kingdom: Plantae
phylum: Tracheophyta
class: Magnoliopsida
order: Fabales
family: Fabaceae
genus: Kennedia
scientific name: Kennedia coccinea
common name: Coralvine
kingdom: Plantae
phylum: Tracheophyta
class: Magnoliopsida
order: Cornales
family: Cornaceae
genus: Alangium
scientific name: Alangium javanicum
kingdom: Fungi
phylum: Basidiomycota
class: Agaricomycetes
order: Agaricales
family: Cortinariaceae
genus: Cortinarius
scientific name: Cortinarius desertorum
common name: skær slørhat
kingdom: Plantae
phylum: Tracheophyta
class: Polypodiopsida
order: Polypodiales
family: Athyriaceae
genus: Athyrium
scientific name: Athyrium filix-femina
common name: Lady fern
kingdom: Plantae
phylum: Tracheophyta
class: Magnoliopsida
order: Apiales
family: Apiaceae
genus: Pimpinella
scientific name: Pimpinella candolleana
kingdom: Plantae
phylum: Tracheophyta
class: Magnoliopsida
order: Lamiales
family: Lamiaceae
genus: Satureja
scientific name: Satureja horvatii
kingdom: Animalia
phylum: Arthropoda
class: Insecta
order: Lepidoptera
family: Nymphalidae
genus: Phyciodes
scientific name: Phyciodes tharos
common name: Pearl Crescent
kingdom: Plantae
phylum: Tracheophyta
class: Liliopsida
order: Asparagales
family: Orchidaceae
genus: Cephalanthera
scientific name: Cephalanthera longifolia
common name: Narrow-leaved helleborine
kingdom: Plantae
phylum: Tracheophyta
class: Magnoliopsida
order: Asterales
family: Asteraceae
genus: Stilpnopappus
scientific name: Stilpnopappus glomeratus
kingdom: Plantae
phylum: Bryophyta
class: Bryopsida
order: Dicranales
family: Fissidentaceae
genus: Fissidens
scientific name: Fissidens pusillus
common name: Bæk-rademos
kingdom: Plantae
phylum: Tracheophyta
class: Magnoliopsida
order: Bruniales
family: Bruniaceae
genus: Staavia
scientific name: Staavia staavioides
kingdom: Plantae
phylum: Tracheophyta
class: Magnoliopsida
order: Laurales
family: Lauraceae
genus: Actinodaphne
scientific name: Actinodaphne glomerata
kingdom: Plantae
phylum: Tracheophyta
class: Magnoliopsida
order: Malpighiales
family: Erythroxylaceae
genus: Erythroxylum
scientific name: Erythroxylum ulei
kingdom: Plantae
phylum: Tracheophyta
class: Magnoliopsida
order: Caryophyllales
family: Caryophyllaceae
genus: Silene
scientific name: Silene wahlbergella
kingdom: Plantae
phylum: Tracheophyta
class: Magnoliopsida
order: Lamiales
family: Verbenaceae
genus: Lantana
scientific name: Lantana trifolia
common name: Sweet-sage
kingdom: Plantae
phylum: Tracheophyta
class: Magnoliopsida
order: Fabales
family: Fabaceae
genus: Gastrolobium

Directive
Put everything in the material from the line containing "genus: Pimpinella" down to and including the line containing "scientific name: Stilpnopappus glomeratus" into a numbered list, leaving out any blank lines.

Written solution
1. genus: Pimpinella
2. scientific name: Pimpinella candolleana
3. kingdom: Plantae
4. phylum: Tracheophyta
5. class: Magnoliopsida
6. order: Lamiales
7. family: Lamiaceae
8. genus: Satureja
9. scientific name: Satureja horvatii
10. kingdom: Animalia
11. phylum: Arthropoda
12. class: Insecta
13. order: Lepidoptera
14. family: Nymphalidae
15. genus: Phyciodes
16. scientific name: Phyciodes tharos
17. common name: Pearl Crescent
18. kingdom: Plantae
19. phylum: Tracheophyta
20. class: Liliopsida
21. order: Asparagales
22. family: Orchidaceae
23. genus: Cephalanthera
24. scientific name: Cephalanthera longifolia
25. common name: Narrow-leaved helleborine
26. kingdom: Plantae
27. phylum: Tracheophyta
28. class: Magnoliopsida
29. order: Asterales
30. family: Asteraceae
31. genus: Stilpnopappus
32. scientific name: Stilpnopappus glomeratus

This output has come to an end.